> _TEXT EXCERPT_
◇ ◇ ◇ ◇

Aligning to the stars

While the commander and LMP busied themselves with equipment checks, the third crewman prepared for his guidance role. When the stack was inserted into orbit, it did so with the spacecraft's hatch facing the Earth. This attitude also faced the apertures for the optical systems out into space and towards the stars. The command module pilot (CMP) used the optics to take sightings on stars and thereby properly align their guidance platform, essentially refining the system's sense of direction. Not only did this prepare their guidance system for the all-important engine burn to take them to the Moon, it also allowed the CMP to satisfy himself that the system was working well and could be trusted to enable the flight to proceed to the next stage.

The first task in the CMP's alignment procedure was to remove the covers that protected the exterior surfaces of the sextant and the telescope - two optical instruments on the spacecraft's hull that were articulated and could be aimed to view any object within the range of their movement. As he peered through the telescope to report what he saw, he pushed a control lever fully to the right to actuate the ejection mechanism. On Apollo 8, Jim Lovell was surprised at what appeared. "The optics cover jettison worked as advertised; however, when they are first ejected, there is so much debris ejected with them (little sparkles and floating objects in front of the optics) it is hard to tell exactly what occurred.'' A problem faced by the CMP was that the spacecraft was usually bathed in full sunlight yet he was expected to

Richard Gordon in an Apollo CM cabin during training for Apollo 12.

◇ ◇ ◇ ◇

> _SET EXERCISE A_
In the text on aligning to the stars, which two optical instruments had protective covers that the command module pilot removed first?

(Records contained in a dataset)

◇ ◇ ◇ ◇

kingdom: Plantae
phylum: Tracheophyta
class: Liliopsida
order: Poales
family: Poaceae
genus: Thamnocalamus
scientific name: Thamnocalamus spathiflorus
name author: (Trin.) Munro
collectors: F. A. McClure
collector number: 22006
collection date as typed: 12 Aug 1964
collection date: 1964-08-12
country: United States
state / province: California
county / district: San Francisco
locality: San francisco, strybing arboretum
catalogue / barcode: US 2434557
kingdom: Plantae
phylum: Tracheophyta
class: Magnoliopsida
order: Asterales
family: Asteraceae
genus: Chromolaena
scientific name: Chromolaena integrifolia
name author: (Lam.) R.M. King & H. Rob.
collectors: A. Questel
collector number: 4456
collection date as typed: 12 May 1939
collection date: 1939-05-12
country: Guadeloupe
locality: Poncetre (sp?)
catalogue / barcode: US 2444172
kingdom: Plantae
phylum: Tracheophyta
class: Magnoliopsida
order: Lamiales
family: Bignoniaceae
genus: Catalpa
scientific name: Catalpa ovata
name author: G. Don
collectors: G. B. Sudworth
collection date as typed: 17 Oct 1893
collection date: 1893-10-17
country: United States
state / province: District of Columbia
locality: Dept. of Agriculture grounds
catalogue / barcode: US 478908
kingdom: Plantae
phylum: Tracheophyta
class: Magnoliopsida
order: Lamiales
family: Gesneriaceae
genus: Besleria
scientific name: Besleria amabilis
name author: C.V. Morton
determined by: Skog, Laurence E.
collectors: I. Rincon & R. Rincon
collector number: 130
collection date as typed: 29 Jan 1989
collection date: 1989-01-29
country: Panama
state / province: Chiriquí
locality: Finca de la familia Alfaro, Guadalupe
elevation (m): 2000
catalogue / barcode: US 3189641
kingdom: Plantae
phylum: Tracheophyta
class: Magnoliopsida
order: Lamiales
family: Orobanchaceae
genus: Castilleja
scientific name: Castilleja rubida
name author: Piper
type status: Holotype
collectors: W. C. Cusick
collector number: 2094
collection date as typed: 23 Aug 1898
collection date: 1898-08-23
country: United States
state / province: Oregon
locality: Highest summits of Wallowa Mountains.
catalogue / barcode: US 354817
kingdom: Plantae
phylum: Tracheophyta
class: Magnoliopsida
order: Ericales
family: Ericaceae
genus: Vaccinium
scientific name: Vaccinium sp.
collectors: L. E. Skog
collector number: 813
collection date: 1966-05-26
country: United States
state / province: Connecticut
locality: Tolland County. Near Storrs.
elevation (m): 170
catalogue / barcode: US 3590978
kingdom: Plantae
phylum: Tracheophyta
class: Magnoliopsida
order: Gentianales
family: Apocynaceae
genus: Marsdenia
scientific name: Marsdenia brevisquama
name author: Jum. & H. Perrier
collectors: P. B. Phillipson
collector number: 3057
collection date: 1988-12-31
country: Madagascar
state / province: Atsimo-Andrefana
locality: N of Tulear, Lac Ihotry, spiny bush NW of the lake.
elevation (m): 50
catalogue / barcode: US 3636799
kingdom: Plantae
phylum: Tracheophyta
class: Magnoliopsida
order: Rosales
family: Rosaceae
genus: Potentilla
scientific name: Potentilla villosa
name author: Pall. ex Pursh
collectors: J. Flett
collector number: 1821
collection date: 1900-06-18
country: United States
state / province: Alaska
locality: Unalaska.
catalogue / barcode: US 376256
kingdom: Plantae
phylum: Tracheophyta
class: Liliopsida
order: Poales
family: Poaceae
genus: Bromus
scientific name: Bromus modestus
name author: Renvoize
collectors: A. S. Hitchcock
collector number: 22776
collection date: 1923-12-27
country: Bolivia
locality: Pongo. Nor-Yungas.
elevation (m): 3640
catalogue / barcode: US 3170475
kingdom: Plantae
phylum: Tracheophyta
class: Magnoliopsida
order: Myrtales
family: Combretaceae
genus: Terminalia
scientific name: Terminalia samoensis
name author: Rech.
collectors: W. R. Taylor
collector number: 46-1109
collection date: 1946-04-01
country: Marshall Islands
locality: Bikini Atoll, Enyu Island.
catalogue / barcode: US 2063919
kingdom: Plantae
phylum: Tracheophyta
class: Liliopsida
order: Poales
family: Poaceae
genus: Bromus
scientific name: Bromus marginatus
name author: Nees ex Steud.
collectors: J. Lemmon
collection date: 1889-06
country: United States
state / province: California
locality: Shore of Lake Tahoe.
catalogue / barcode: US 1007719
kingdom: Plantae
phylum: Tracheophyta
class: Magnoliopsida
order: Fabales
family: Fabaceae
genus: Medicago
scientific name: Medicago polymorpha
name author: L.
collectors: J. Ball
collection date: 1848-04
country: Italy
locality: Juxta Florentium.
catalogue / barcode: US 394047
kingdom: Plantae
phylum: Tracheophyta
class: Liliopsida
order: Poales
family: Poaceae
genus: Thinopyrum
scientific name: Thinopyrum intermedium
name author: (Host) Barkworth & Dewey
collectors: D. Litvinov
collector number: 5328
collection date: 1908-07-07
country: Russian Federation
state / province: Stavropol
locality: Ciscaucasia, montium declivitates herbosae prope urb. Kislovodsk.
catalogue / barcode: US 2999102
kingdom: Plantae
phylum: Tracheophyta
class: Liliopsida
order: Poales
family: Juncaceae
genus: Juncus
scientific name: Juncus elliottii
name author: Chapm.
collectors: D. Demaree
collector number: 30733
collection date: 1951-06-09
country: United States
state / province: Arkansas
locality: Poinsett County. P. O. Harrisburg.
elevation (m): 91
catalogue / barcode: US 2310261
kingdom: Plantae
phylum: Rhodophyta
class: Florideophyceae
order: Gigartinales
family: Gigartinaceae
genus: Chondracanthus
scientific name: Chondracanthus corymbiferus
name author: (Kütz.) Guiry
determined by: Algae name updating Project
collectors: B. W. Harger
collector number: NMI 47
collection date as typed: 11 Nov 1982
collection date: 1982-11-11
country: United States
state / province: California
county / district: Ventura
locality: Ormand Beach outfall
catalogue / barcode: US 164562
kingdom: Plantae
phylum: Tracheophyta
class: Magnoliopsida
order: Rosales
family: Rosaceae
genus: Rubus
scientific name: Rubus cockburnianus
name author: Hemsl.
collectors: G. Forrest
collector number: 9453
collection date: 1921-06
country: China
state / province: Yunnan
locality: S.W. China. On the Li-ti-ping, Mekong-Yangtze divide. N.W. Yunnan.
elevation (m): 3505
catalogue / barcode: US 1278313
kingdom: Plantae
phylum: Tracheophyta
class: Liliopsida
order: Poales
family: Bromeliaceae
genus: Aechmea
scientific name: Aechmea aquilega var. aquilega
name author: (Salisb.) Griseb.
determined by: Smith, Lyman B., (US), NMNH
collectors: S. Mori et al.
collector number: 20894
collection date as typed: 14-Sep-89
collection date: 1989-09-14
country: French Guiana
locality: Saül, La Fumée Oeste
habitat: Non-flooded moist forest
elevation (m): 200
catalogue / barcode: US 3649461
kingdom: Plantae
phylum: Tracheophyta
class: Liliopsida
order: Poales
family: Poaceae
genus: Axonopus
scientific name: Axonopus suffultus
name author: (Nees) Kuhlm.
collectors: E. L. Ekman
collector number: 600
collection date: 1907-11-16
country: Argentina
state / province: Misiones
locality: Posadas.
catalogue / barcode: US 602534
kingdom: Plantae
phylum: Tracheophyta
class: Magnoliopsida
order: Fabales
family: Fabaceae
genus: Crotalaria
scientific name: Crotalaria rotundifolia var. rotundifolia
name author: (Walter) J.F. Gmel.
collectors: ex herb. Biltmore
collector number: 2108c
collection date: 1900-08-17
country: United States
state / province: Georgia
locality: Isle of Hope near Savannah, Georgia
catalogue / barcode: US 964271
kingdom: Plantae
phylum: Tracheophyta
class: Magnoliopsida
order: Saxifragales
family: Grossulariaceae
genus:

◇ ◇ ◇ ◇

> _SET EXERCISE B_
In the listing, from its first line through the line holding "scientific name: Besleria amabilis", inclusive, switch "country" to "nation". Give only those lines again, with everything else unchanged.

> _FINAL RESULT A_
The sextant and the telescope.

> _FINAL RESULT B_
kingdom: Plantae
phylum: Tracheophyta
class: Liliopsida
order: Poales
family: Poaceae
genus: Thamnocalamus
scientific name: Thamnocalamus spathiflorus
name author: (Trin.) Munro
collectors: F. A. McClure
collector number: 22006
collection date as typed: 12 Aug 1964
collection date: 1964-08-12
nation: United States
state / province: California
county / district: San Francisco
locality: San francisco, strybing arboretum
catalogue / barcode: US 2434557
kingdom: Plantae
phylum: Tracheophyta
class: Magnoliopsida
order: Asterales
family: Asteraceae
genus: Chromolaena
scientific name: Chromolaena integrifolia
name author: (Lam.) R.M. King & H. Rob.
collectors: A. Questel
collector number: 4456
collection date as typed: 12 May 1939
collection date: 1939-05-12
nation: Guadeloupe
locality: Poncetre (sp?)
catalogue / barcode: US 2444172
kingdom: Plantae
phylum: Tracheophyta
class: Magnoliopsida
order: Lamiales
family: Bignoniaceae
genus: Catalpa
scientific name: Catalpa ovata
name author: G. Don
collectors: G. B. Sudworth
collection date as typed: 17 Oct 1893
collection date: 1893-10-17
nation: United States
state / province: District of Columbia
locality: Dept. of Agriculture grounds
catalogue / barcode: US 478908
kingdom: Plantae
phylum: Tracheophyta
class: Magnoliopsida
order: Lamiales
family: Gesneriaceae
genus: Besleria
scientific name: Besleria amabilis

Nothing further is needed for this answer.